El(la) Mapping: An Integrated Account of Learning Context, Feedback and Agreement Morphology in the Processing of OclVS Sentences in Advanced L2 Spanish
Marijuan, Silvia Susana
Previous literature has shown that beginning and intermediate English-speaking learners persistently misinterpret O-cliticVS sentences in Spanish, preferring word order over morphology when assigning semantic functions to the NPs of non-canonical sentences. Following the Competition Model (Bates & MacWhinney, 1982, 1989; MacWhinney, 2012), this dissertation investigated from an on-line and off-line account whether English-speaking advanced learners of Spanish are also prone to such misinterpretations, and whether their reconfiguration of L1 processing strategies benefits from: (a) mismatches in number agreement morphology, (b) immersion experience, and (c) computer-delivered feedback.Three self-paced readings were conducted. In Experiment 1 (N=38), matching/mismatching number agreement between clitic and verb was manipulated to measure the usefulness of contrastive agreement to overcome word order bias. Experiment 2 (N=20) investigated whether a 5-week Study Abroad program promoted learners’ OclVS sentence development. Experiment 3 (N=90) investigated potential interactions between agreement conditions and the provision or absence of computer-delivered feedback.Results showed that advanced learners continued to rely on word order when interpreting OclVS sentences, but different agreement conditions were not processed alike. In Experiment 1, accuracy significantly improved in the mismatching condition in which the morphological cue was on the verb.
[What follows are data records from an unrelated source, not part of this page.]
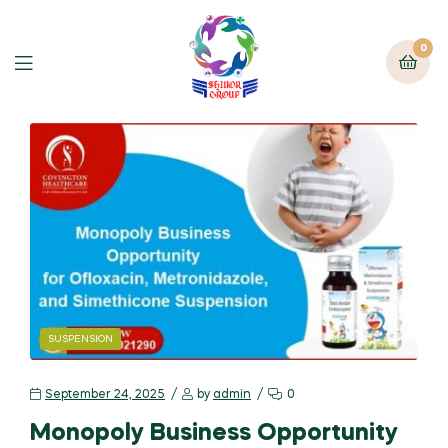
0
SUSPENSION
September 24, 2025
by
admin
0
Monopoly Business Opportunity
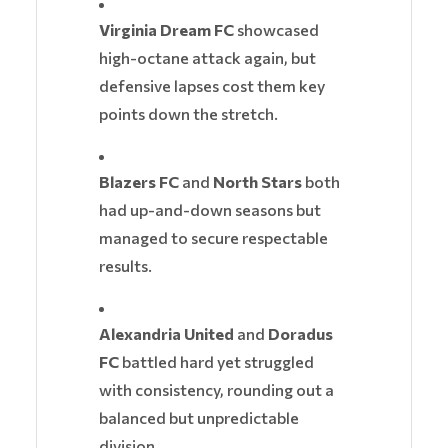
Virginia Dream FC
showcased
high-octane attack again, but
defensive lapses cost them key
points down the stretch.
Blazers FC
and
North Stars
both
had up-and-down seasons but
managed to secure respectable
results.
Alexandria United
and
Doradus
FC
battled hard yet struggled
with consistency, rounding out a
balanced but unpredictable
division.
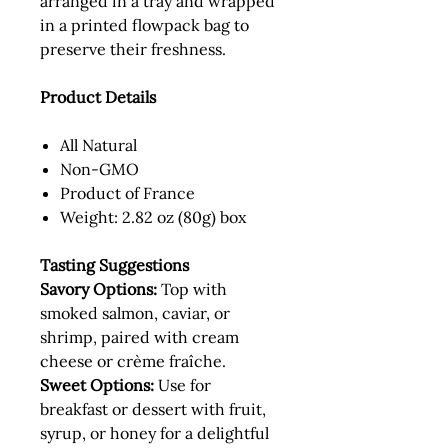
arranged in a tray and wrapped
in a printed flowpack bag to
preserve their freshness.
Product Details
All Natural
Non-GMO
Product of France
Weight: 2.82 oz (80g) box
Tasting Suggestions
Savory Options:
Top with
smoked salmon, caviar, or
shrimp, paired with cream
cheese or crème fraîche.
Sweet Options:
Use for
breakfast or dessert with fruit,
syrup, or honey for a delightful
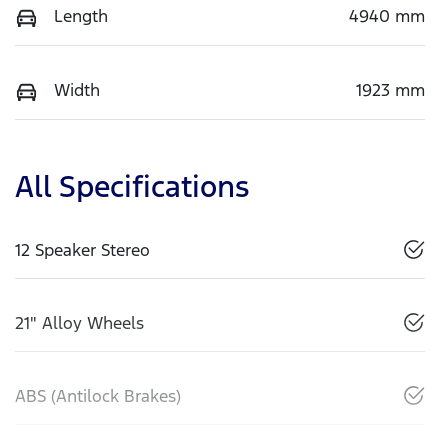
Length
4940 mm
Width
1923 mm
All Specifications
12 Speaker Stereo
21" Alloy Wheels
ABS (Antilock Brakes)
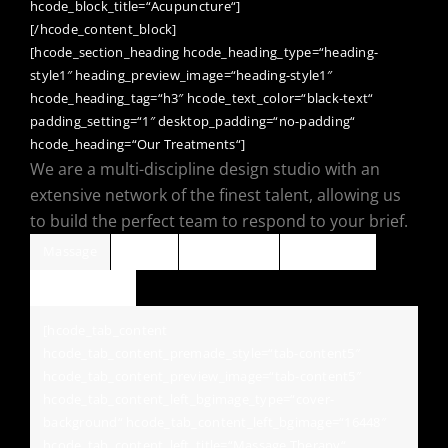
hcode_block_title=“Acupuncture“]
[/hcode_content_block]
[hcode_section_heading hcode_heading_type=“heading-
style1″ heading_preview_image=“heading-style1″
hcode_heading_tag=“h3″ hcode_text_color=“black-text“
padding_setting=“1″ desktop_padding=“no-padding“
hcode_heading=“Our Treatments“]
We are a multi-discipline design studio with an
extensive network of the finest talent, allowing us
to build the perfect team to respond to your brief.
Massage
Aroma
Oil Massage
Luxury Spa
Skin Therapy
[hcode_tab_content
hcode_tab_content_premade_style=“tab-content5″
hcode_tab_content_preview_image=“tab-content5″
hcode_tab_content_left_bgimage_type=“cover-
background“ hcode_tab_content_left_bgimage=“16448″
hcode_tab_content_left_title=“Massage Therapy“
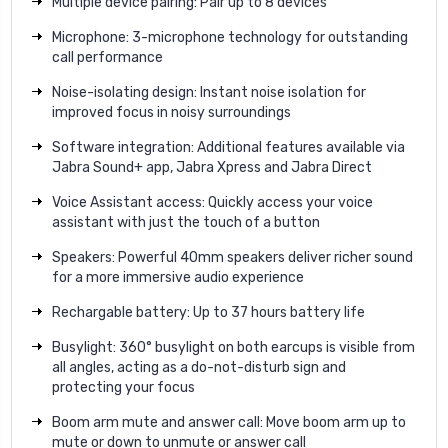
Multiple device pairing: Pair up to 8 devices
Microphone: 3-microphone technology for outstanding
call performance
Noise-isolating design: Instant noise isolation for
improved focus in noisy surroundings
Software integration: Additional features available via
Jabra Sound+ app, Jabra Xpress and Jabra Direct
Voice Assistant access: Quickly access your voice
assistant with just the touch of a button
Speakers: Powerful 40mm speakers deliver richer sound
for a more immersive audio experience
Rechargable battery: Up to 37 hours battery life
Busylight: 360° busylight on both earcups is visible from
all angles, acting as a do-not-disturb sign and
protecting your focus
Boom arm mute and answer call: Move boom arm up to
mute or down to unmute or answer call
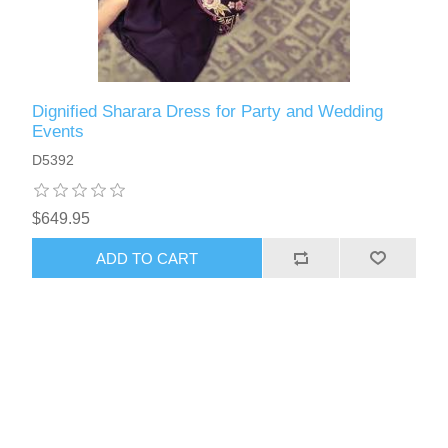
Dignified Sharara Dress for Party and Wedding
Events
D5392
$649.95
ADD TO CART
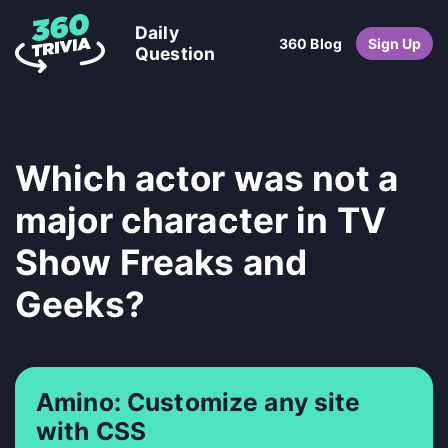
Daily
360 Blog
Sign Up
Question
Which actor was not a
major character in TV
Show Freaks and
Geeks?
Amino: Customize any site
with CSS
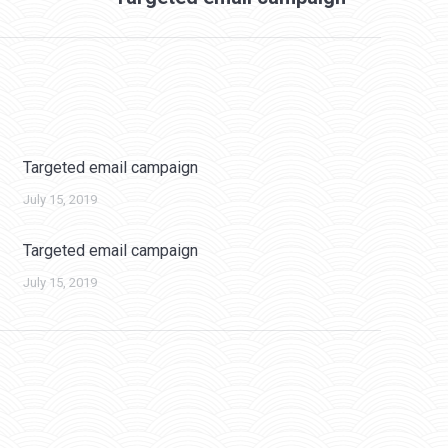
Targeted email campaign
July 15, 2019
Targeted email campaign
July 15, 2019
Participants also tended to present longer reading times in the verb of ClsgVplSpl structures. In Experiment 2, learners significantly improved at Week 5 and paid more attention to the verb and post-verbal subject, which are highly informative. In Experiment 3, the [+ Feedback] group outperformed the [- Feedback] group, which only received practice decoding manipulated input. Also, the [+ Feedback] group exhibited a speedup across experimental trials in the baseline condition (ClsgVsgSsg) whereas the [- Feedback] group exhibited a significant slowdown in the mismatching ClsgVplSpl condition.This dissertation has implications for research on intra-subject L2 processing variation and emerging bilingualism. It also contributes to the debate on whether short-term studies overseas influence L2 grammar skills. Finally, the extent to which exposure to manipulated input alone helps learners reconfigure their L2 processing strategies is discussed along with feedback’s potential role in enhancing this process.